# Sun Valley anyone?



## Guest (Aug 31, 2009)

With a little bit of Google Search what I found was that this resort is located in Idaho and is a perfect spot for skiing. Visit the official site sunvalley.com for more information.

online nursing degree


----------



## FLuiD (Jul 6, 2009)

Bret Davis said:


> With a little bit of Google Search what I found was that this resort is located in Idaho and is a perfect spot for skiing. Visit the official site sunvalley.com for more information.
> 
> online nursing degree


Are you a friendly google searching spammer?? What does a job like yours pay btw????


----------



## killclimbz (Aug 10, 2007)

Sun Valley is one of the old school resorts and back in the day it was one of the premiere spots. Not so sure of it these days. The resort barely gets 200" of annual snowfall a year. Considering that other resorts in the state and other parts out West almost double or even triple that total, I would look elsewhere.


----------



## Guest (Aug 31, 2009)

*Sun Valley Local's Perspective*

Hey! I grew up in Sun Valley and it is rad. In the past few years, they've dumped a lot of resources into building it up for snowboarders. Now the resort offers a pipe, rails, and some pretty big tabletops. It doesn't sound like a ton if you're used to riding the giant parks at many resorts, but we're happy with the progress and the stuff they've built is legit. Most riders keep busy flying down the super steep long runs and jibbing off cat-tracks. We get the most snow in Jan/Feb. Late season offers great student discounts and awesome spring snow, plus funky bands and drunk tourists dancing in ski boots at the bottom of the hill. 

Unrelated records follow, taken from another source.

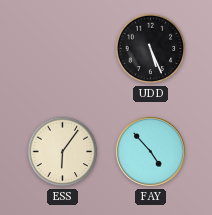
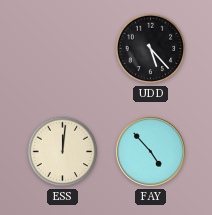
UDD: 5:26 -> 5:23
ESS: 6:06 -> 12:01
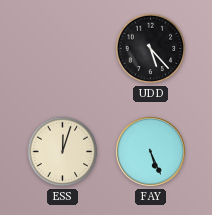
ESS: 12:01 -> 12:03
FAY: 4:53 -> 5:26
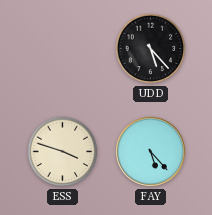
ESS: 12:03 -> 3:48
FAY: 5:26 -> 5:23
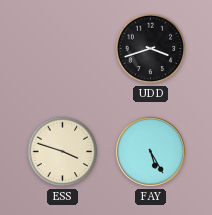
UDD: 5:23 -> 3:42
FAY: 5:23 -> 5:25
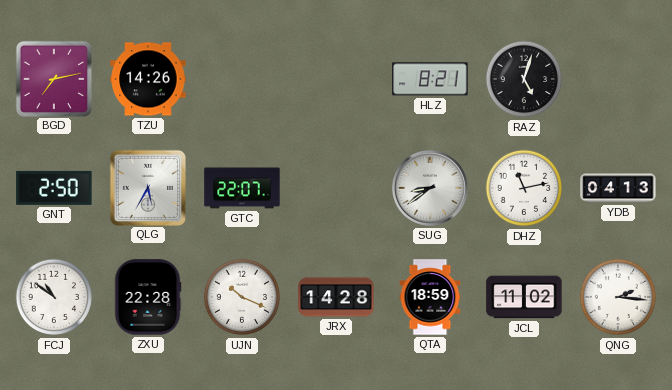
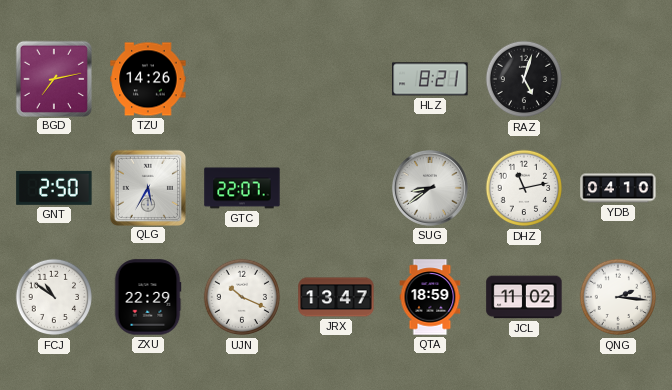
YDB: 04:13 -> 04:10
ZXU: 22:28 -> 22:29
JRX: 14:28 -> 13:47
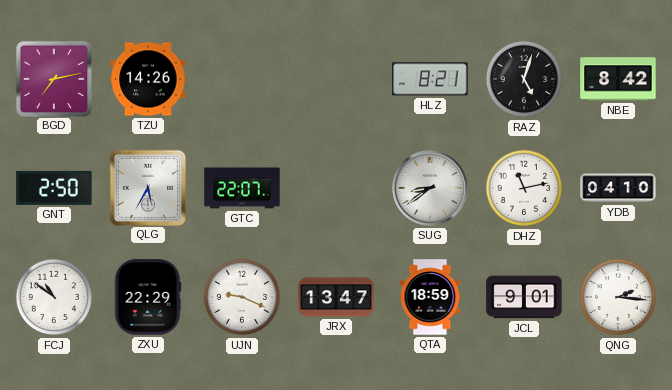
NBE: none -> 8:42
UJN: 10:19 -> 9:19
JCL: 11:02 -> 9:01
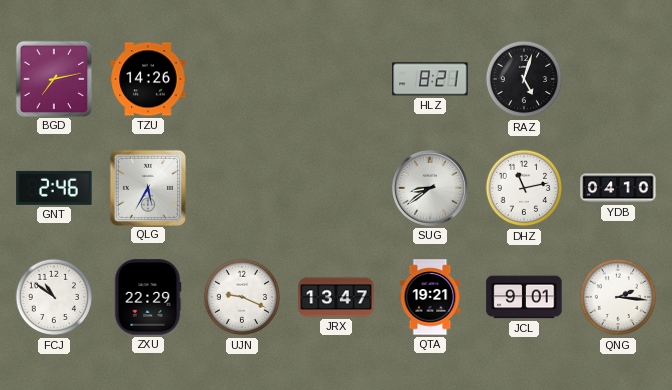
NBE: 8:42 -> none
GNT: 2:50 -> 2:46
GTC: 22:07 -> none
QTA: 18:59 -> 19:21
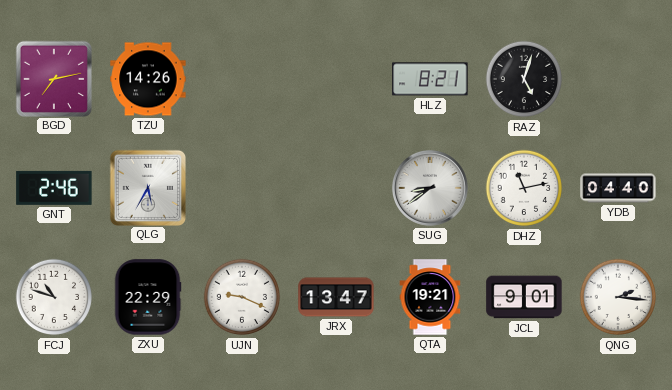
YDB: 04:10 -> 04:40
FCJ: 10:51 -> 10:48
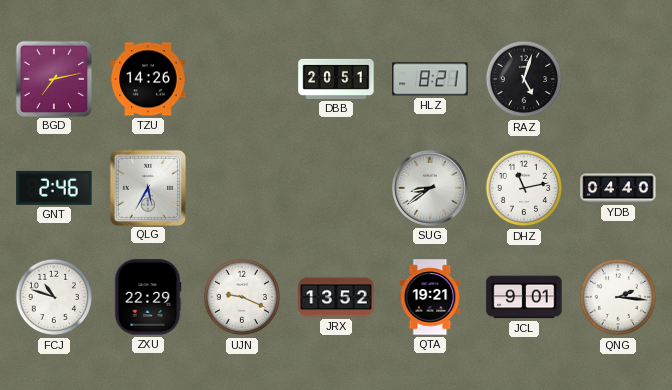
DBB: none -> 20:51
JRX: 13:47 -> 13:52
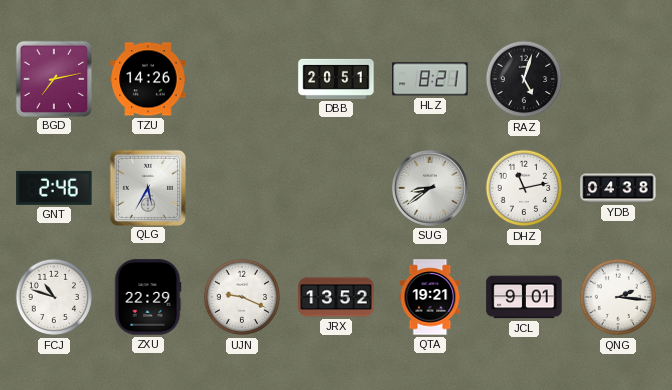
YDB: 04:40 -> 04:38
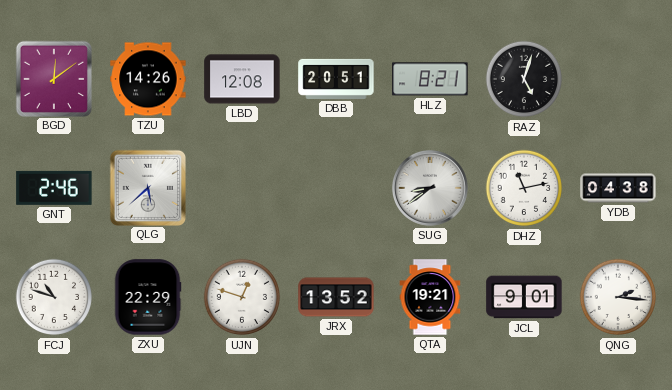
BGD: 7:13 -> 12:09
LBD: none -> 12:08
QLG: 5:35 -> 5:38
UJN: 9:19 -> 12:48
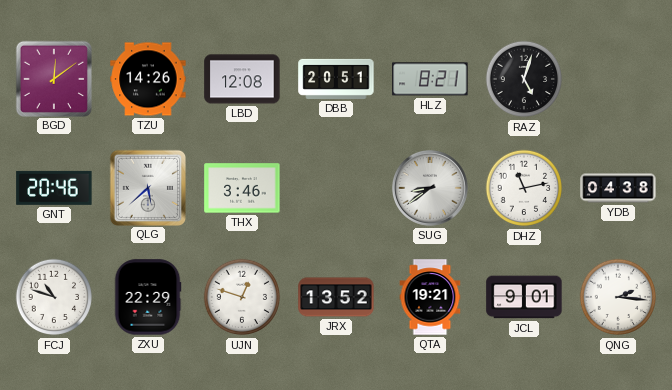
GNT: 2:46 -> 20:46
THX: none -> 3:46
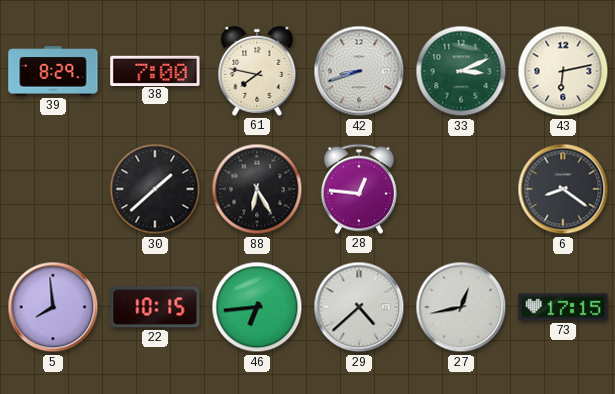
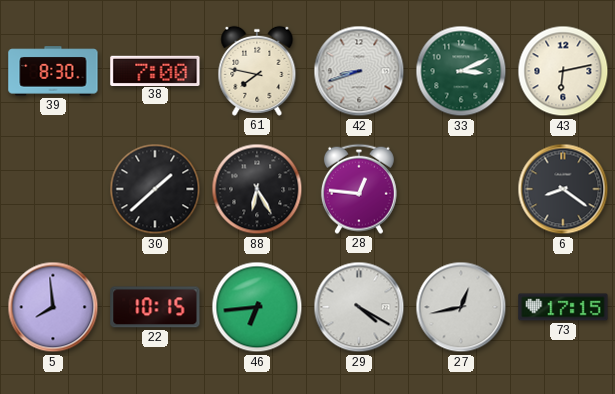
39: 8:29 -> 8:30
29: 4:38 -> 4:20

I've written a few articles on the resort for TransWorld Snowboarding Mag. Most of those serious shredders know the area by the Galena road gap that has been in numerous photos and movies. Galena Pass, just north of town, is a great place for backcountry shredding if you don't mind the hike and have some avalanche awareness. 

Sun Valley is the oldest ski resort in the US and also boasts the first chairlift, so there is a ton of history if you're into the old school ski town vibe. You end up staying in and hanging out around Ketchum, the town that surrounds the main ski mountain, Baldy. Sun Valley is just the name of the resort and a small village that hosts the swanky Sun Valley lodge scene. 

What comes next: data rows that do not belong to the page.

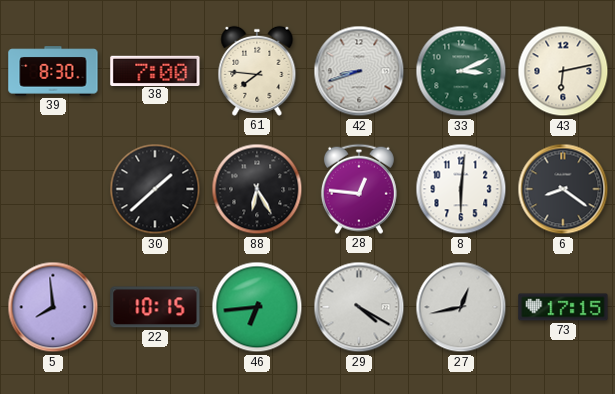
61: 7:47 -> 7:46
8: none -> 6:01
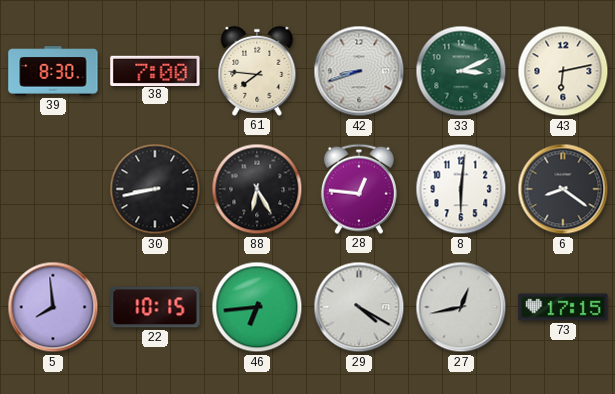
30: 1:38 -> 8:43
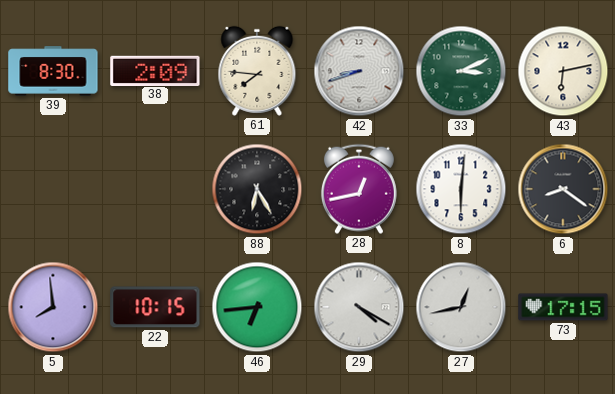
38: 7:00 -> 2:09
30: 8:43 -> none
28: 12:46 -> 12:43
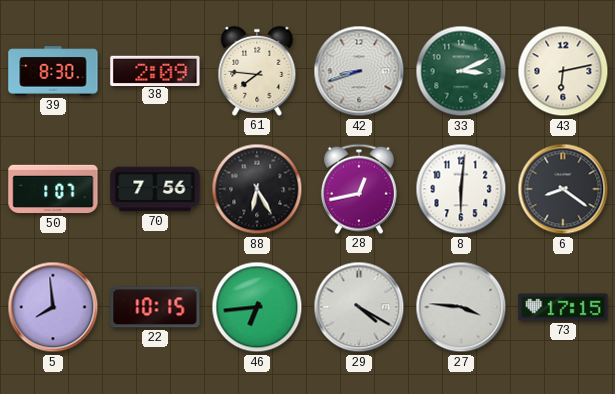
50: none -> 1:07
70: none -> 7:56
27: 12:43 -> 3:46
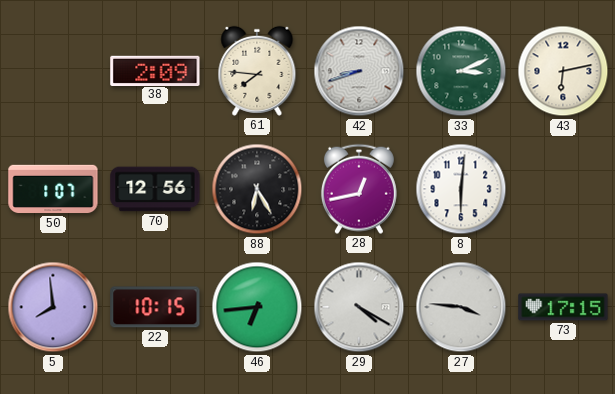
39: 8:30 -> none
70: 7:56 -> 12:56
6: 8:21 -> none
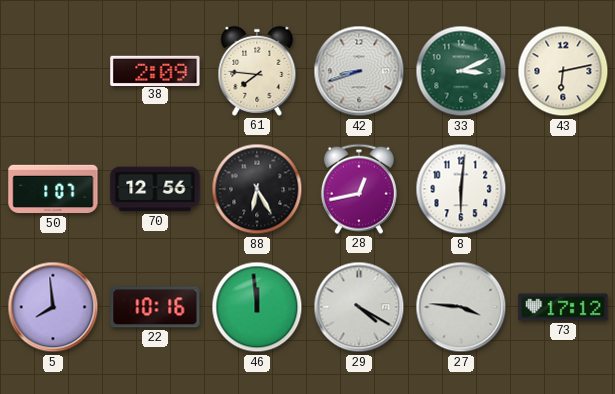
22: 10:15 -> 10:16
46: 6:44 -> 11:59
73: 17:15 -> 17:12
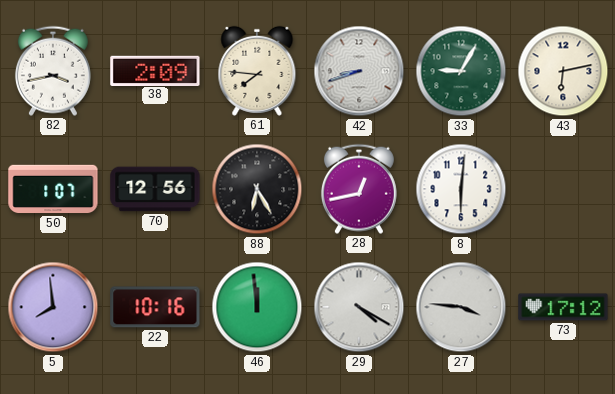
82: none -> 3:43
33: 3:11 -> 9:05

It is a super fun place to snowboard and I highly recommend going, though I know I'm biased because I grew up there. Hope that helps with some of your questions. 

-Des


----------



## Guest (Sep 1, 2009)

Des said:


> Hey! I grew up in Sun Valley and it is rad. In the past few years, they've dumped a lot of resources into building it up for snowboarders. Now the resort offers a pipe, rails, and some pretty big tabletops. It doesn't sound like a ton if you're used to riding the giant parks at many resorts, but we're happy with the progress and the stuff they've built is legit. Most riders keep busy flying down the super steep long runs and jibbing off cat-tracks. We get the most snow in Jan/Feb. Late season offers great student discounts and awesome spring snow, plus funky bands and drunk tourists dancing in ski boots at the bottom of the hill.
> 
> I've written a few articles on the resort for TransWorld Snowboarding Mag. Most of those serious shredders know the area by the Galena road gap that has been in numerous photos and movies. Galena Pass, just north of town, is a great place for backcountry shredding if you don't mind the hike and have some avalanche awareness.
> 
> ...


thanx thats the kinda review i was looking for

there wasn't tooo much when I googled it, not like the other bigger places.

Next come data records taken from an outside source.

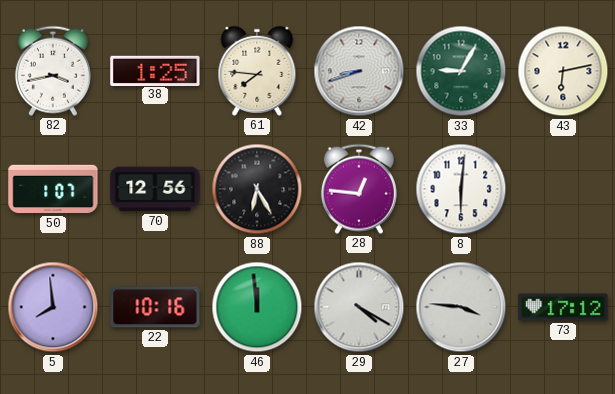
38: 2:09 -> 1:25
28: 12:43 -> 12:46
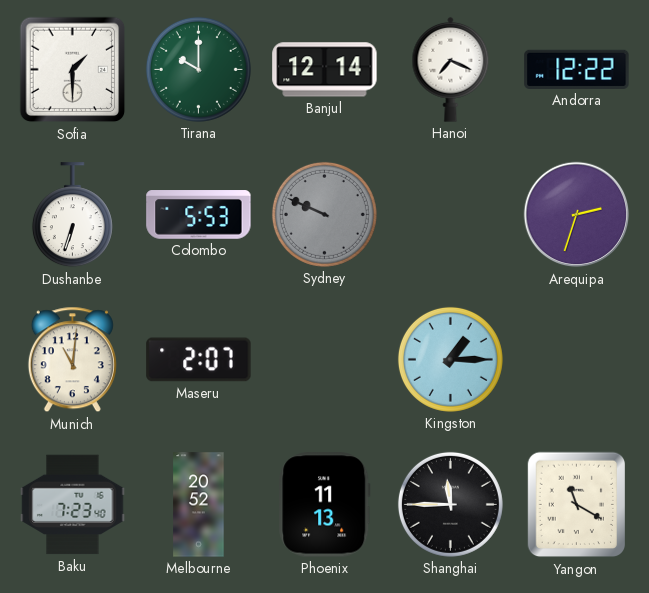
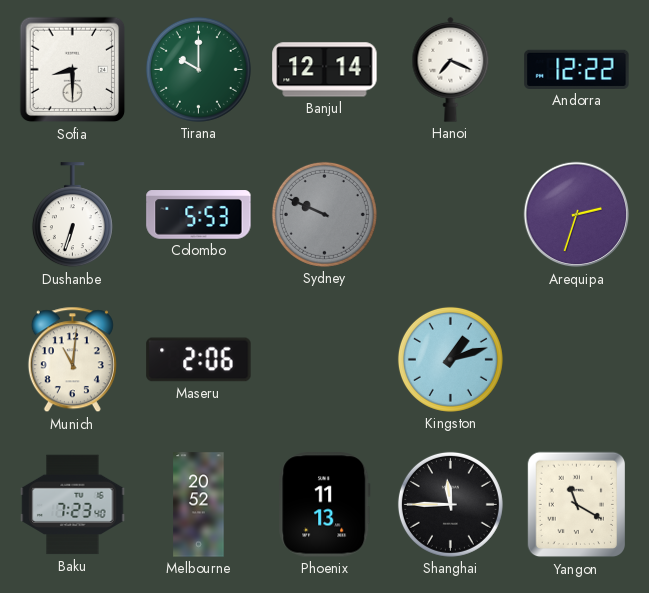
Sofia: 1:30 -> 8:30
Maseru: 2:07 -> 2:06
Kingston: 1:15 -> 1:12
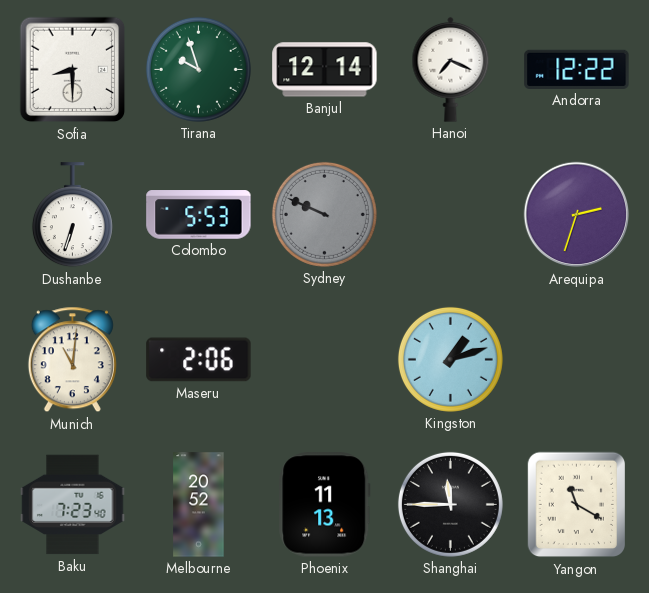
Tirana: 10:00 -> 9:57
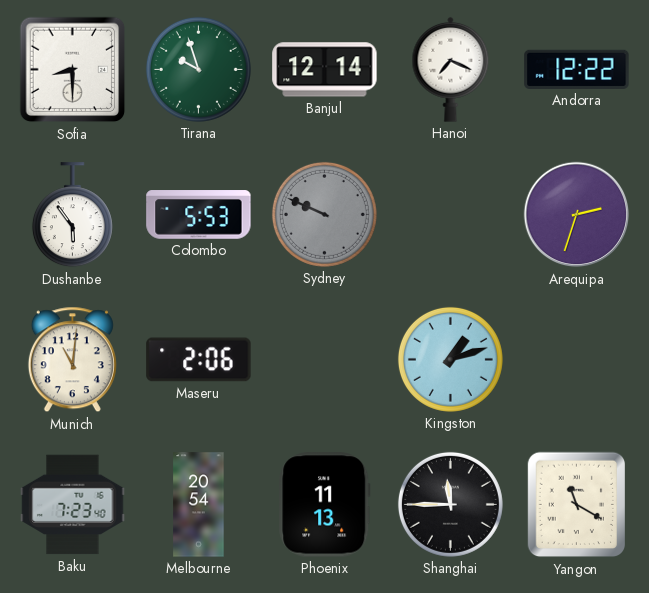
Dushanbe: 6:33 -> 5:54
Melbourne: 20:52 -> 20:54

And I mean, of course they're going to say good things about themselves? I just wanted to hear some real experiences. 

Thats good to hear that they have a some park stuff - I know about the superpipe but was quite in the dark whether or not they had park stuff and most people barely even mentioned it so I assumed it was quite mediocre at that. 

Well, I got offered a job here, thats that I was asking - it's hard to find employment at the moment at alot of places since I'm international and the GFC and and all that. So I figured I'd take that I could get. 

Thanx for your help 

Feel free to keep posting though, anything is appreciated.


----------



## Guest (Sep 6, 2009)

Another question, anyone have an opinion on Beaver Creek compared to Sun Valley?


----------



## killclimbz (Aug 10, 2007)

More snow, but it also probably has more people being fairly close to Denver. Beaver Creek is the furthest out, so it definitely wouldn't be as crowded as say Keystone. Great terrain there. Vail is just down the road, and you're around 30 (most likely less time) minutes away from Breck, Keystone, Loveland, A-Basin, and Copper.


----------